The release of WikiLeaks’ unredacted haul of 250,000 secret US diplomatic cables has thrown up an unusual victim: Queen Beatrix of the Netherlands.
Although unlikely to be the most harmful, the personal phone number of the 73-year-old Dutch monarch is just one of many pieces of information which probably would have been better not published on the internet.
(Note: I’ve blurred out the phone numbers in the image below)
Queen Beatrix, we are told, speaks good English.
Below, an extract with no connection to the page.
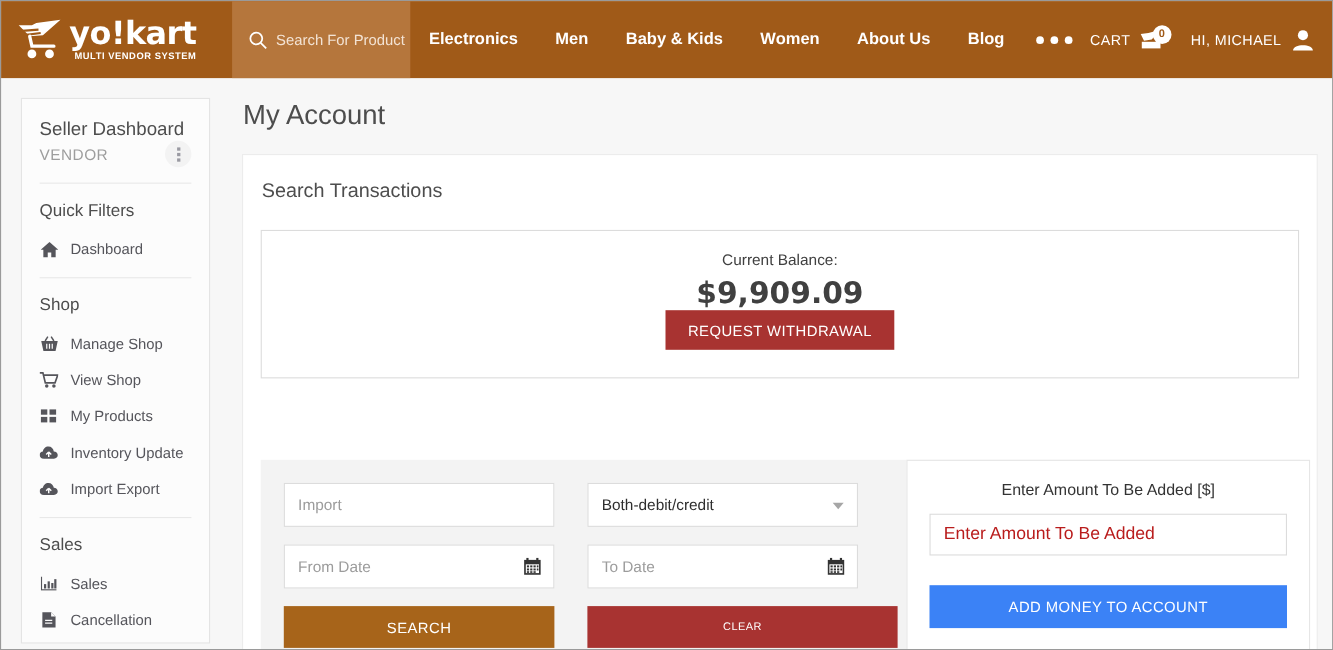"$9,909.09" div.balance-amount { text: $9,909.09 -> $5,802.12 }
Well, that’s true for just about everybody I’ve ever encountered from the Netherlands.
Amongst those to have had their contact details exposed alongside the Dutch Queen include former Prime Minister Jan Peter Balkenende, foreign minister Ben Bot and Defense minister Henk Kamp.
Hopefully prank calls are the the worst scenario which might emerge from from these phone numbers reaching the public domain – but it’s an important reminder that it’s not just whistleblowers and secret informants who might find themselves affected by the WikiLeaks leak.
I suspect Julian Assange won’t be getting an invitation for afternoon tea at the Dutch Royal Family’s official residence any time soon.
I'm not sure if I'm right here, but wouldn't numbers like these have been vetted if The Guardian had not have released the password for the whole cable database?
Back in 1993 I saw U2 perform in Rotterdam — we all do silly things when we are young — and at the end of the gig Bono called someone famous, as he seemed to do at every show of their tour. He decided to call the queen. He did not get through to her but someone like the grandmaster of her household did pick up the phone. So I wonder how top secret this number was.
The numbers of Balkenende, Bot and Kamp are probably much more of a secret. But Balkenende quit as a PM last year, Bot quit in 2006 and Kamp as well, although the latter is now a government minister again.